The whole deal is making me mad because I would rather have the suite door locked all the time when no one was there or while I am in the shower or am the only one in the suite and I am sleeping. I'm a small town girl, this is the biggest school I have ever gone to, I think there are twice as many people attending or working at this school as there are in my hometown. I get a little paranoid.

Because Suzy is ticked off, Jeni is mad because she likes all of us and doesn't want to hear anymore about it. I'm mad because I am the one that could have cared less what was going on with things, because they were really effecting me until last night, when I got woke up 3 times because the suite door was left open when Suzy's boyfriend left her room.

The whole mess started because Dan got locked out of his room the other morning while he was in the shower and had to stand out in the wing in his towel because our suite door was open. Forgive me if I don't give a care, that he was locked out, maybe he should have took his keys out of his room, after he rudely awoke his roommate by hitting snooze a billion times because he stayed up to late doing his air traffic control crap on the computer which also keeps his roommate awake. I don't want that icky nasty guy in my suite in just his towel, lock the door and put up a force field that will keep him out forever.

Just like I don't want him to see me in my towel, I sure don't want to have to wake up to him in his towel in my suite, it is bad enough when I have to see him in his boxers running around in my suite.

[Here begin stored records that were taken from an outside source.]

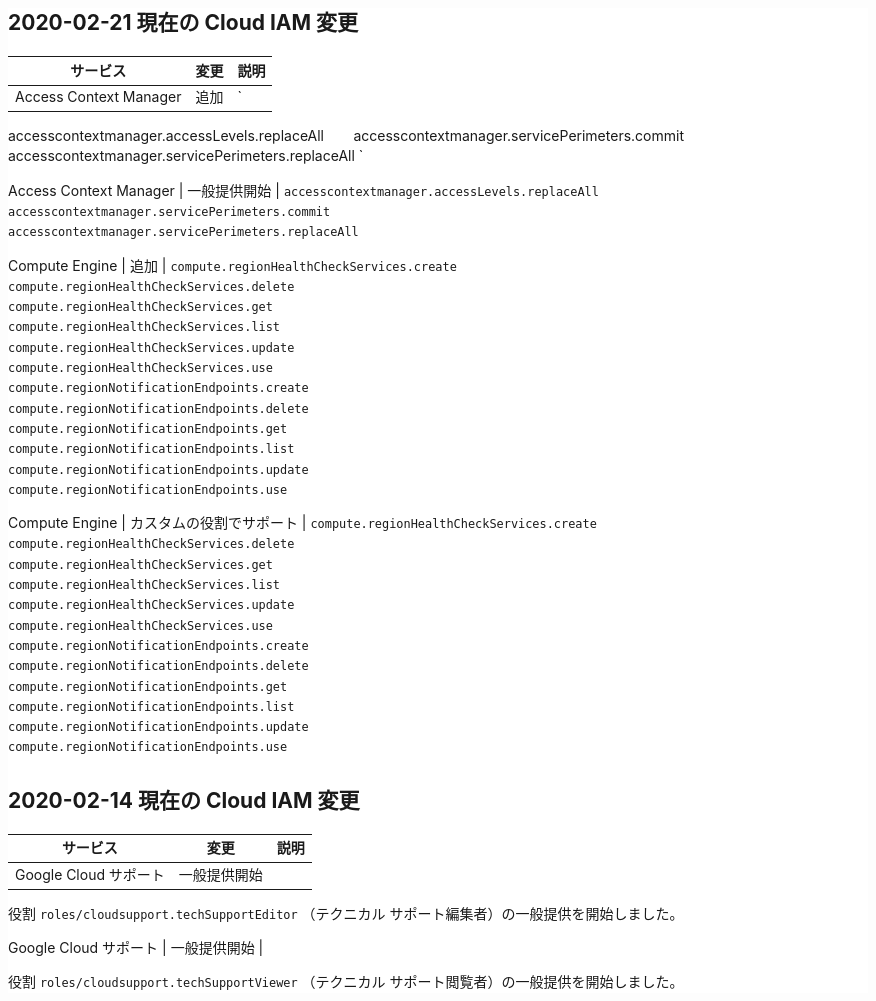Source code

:   
##  2020-02-21 現在の Cloud IAM 変更

サービス  |  変更  |  説明  
---|---|---  
Access Context Manager  |  追加  |  `
accesscontextmanager.accessLevels.replaceAll `  
` accesscontextmanager.servicePerimeters.commit `  
` accesscontextmanager.servicePerimeters.replaceAll `  
  
Access Context Manager  |  一般提供開始  |  `
accesscontextmanager.accessLevels.replaceAll `  
` accesscontextmanager.servicePerimeters.commit `  
` accesscontextmanager.servicePerimeters.replaceAll `  
  
Compute Engine  |  追加  |  ` compute.regionHealthCheckServices.create `  
` compute.regionHealthCheckServices.delete `  
` compute.regionHealthCheckServices.get `  
` compute.regionHealthCheckServices.list `  
` compute.regionHealthCheckServices.update `  
` compute.regionHealthCheckServices.use `  
` compute.regionNotificationEndpoints.create `  
` compute.regionNotificationEndpoints.delete `  
` compute.regionNotificationEndpoints.get `  
` compute.regionNotificationEndpoints.list `  
` compute.regionNotificationEndpoints.update `  
` compute.regionNotificationEndpoints.use `  
  
Compute Engine  |  カスタムの役割でサポート  |  ` compute.regionHealthCheckServices.create
`  
` compute.regionHealthCheckServices.delete `  
` compute.regionHealthCheckServices.get `  
` compute.regionHealthCheckServices.list `  
` compute.regionHealthCheckServices.update `  
` compute.regionHealthCheckServices.use `  
` compute.regionNotificationEndpoints.create `  
` compute.regionNotificationEndpoints.delete `  
` compute.regionNotificationEndpoints.get `  
` compute.regionNotificationEndpoints.list `  
` compute.regionNotificationEndpoints.update `  
` compute.regionNotificationEndpoints.use `  
  
  
##  2020-02-14 現在の Cloud IAM 変更

サービス  |  変更  |  説明  
---|---|---  
Google Cloud サポート  |  一般提供開始  |

役割 ` roles/cloudsupport.techSupportEditor ` （テクニカル サポート編集者）の一般提供を開始しました。  
  
Google Cloud サポート  |  一般提供開始  |

役割 ` roles/cloudsupport.techSupportViewer ` （テクニカル サポート閲覧者）の一般提供を開始しました。  
  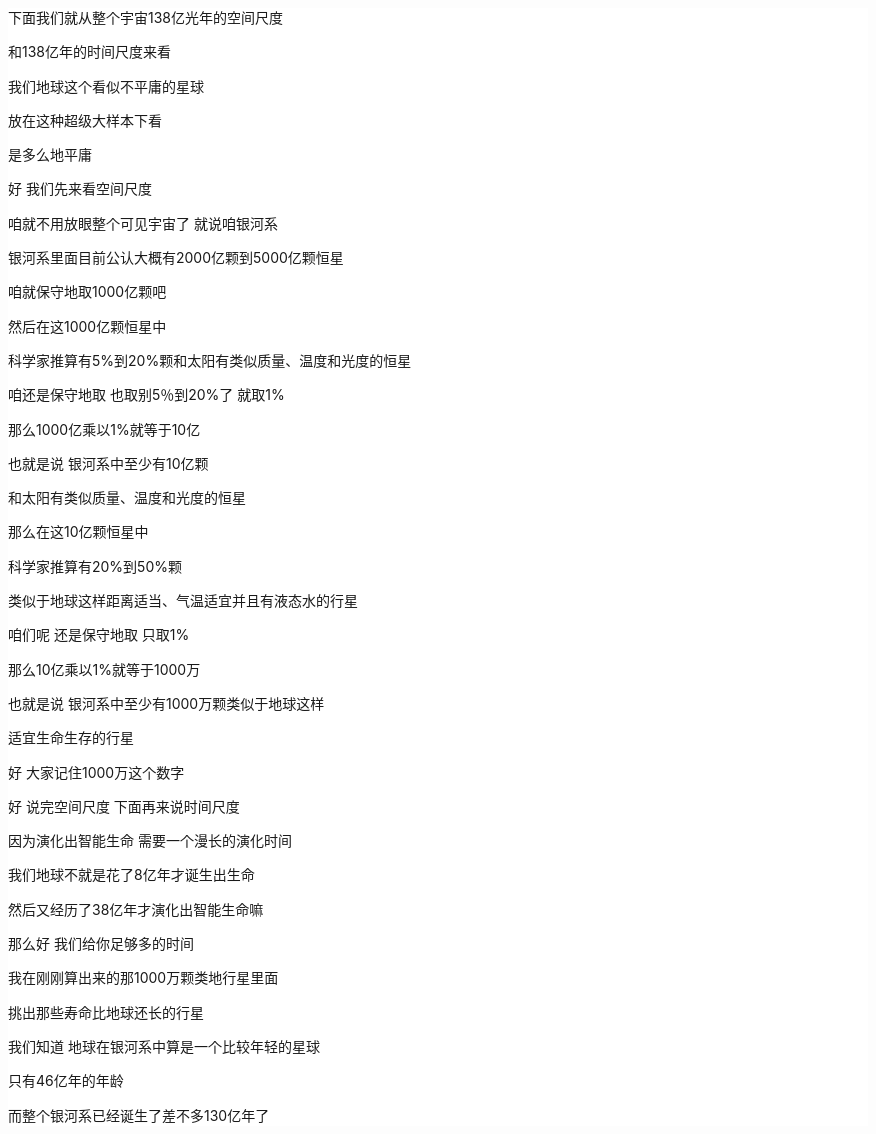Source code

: 下面我们就从整个宇宙138亿光年的空间尺度

和138亿年的时间尺度来看

我们地球这个看似不平庸的星球

放在这种超级大样本下看

是多么地平庸

好 我们先来看空间尺度

咱就不用放眼整个可见宇宙了 就说咱银河系

银河系里面目前公认大概有2000亿颗到5000亿颗恒星

咱就保守地取1000亿颗吧

然后在这1000亿颗恒星中

科学家推算有5%到20%颗和太阳有类似质量、温度和光度的恒星

咱还是保守地取 也取别5％到20%了 就取1%

那么1000亿乘以1%就等于10亿

也就是说 银河系中至少有10亿颗

和太阳有类似质量、温度和光度的恒星

那么在这10亿颗恒星中

科学家推算有20%到50%颗

类似于地球这样距离适当、气温适宜并且有液态水的行星

咱们呢 还是保守地取 只取1%

那么10亿乘以1%就等于1000万

也就是说 银河系中至少有1000万颗类似于地球这样

适宜生命生存的行星

好 大家记住1000万这个数字

好 说完空间尺度 下面再来说时间尺度

因为演化出智能生命 需要一个漫长的演化时间

我们地球不就是花了8亿年才诞生出生命

然后又经历了38亿年才演化出智能生命嘛

那么好 我们给你足够多的时间

我在刚刚算出来的那1000万颗类地行星里面

挑出那些寿命比地球还长的行星

我们知道 地球在银河系中算是一个比较年轻的星球

只有46亿年的年龄

而整个银河系已经诞生了差不多130亿年了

I is just driving me crazy and I couldn't talk to my mom when they called tonight because Dan and Suzy were out in the suite right in front of my bedroom door the whole time I was on the phone. grrr...

Atlantis is on RLC (resident life cinema) at 9:30 so I am going to go back up to my room and figure out which tape I can record it on.

Oh, my mommy and daddy might be coming to see us for Easter. I am so excited. This morning when I woke up I freaked out because I was dreaming that I was back home in my own bed, and when I opened my eyes it was all wrong. It took me a while to remember where I was.

Now I am really leaving, maybe when I get home I will go to the kitchen next to the laundry room downstairs and make myself some easy mac.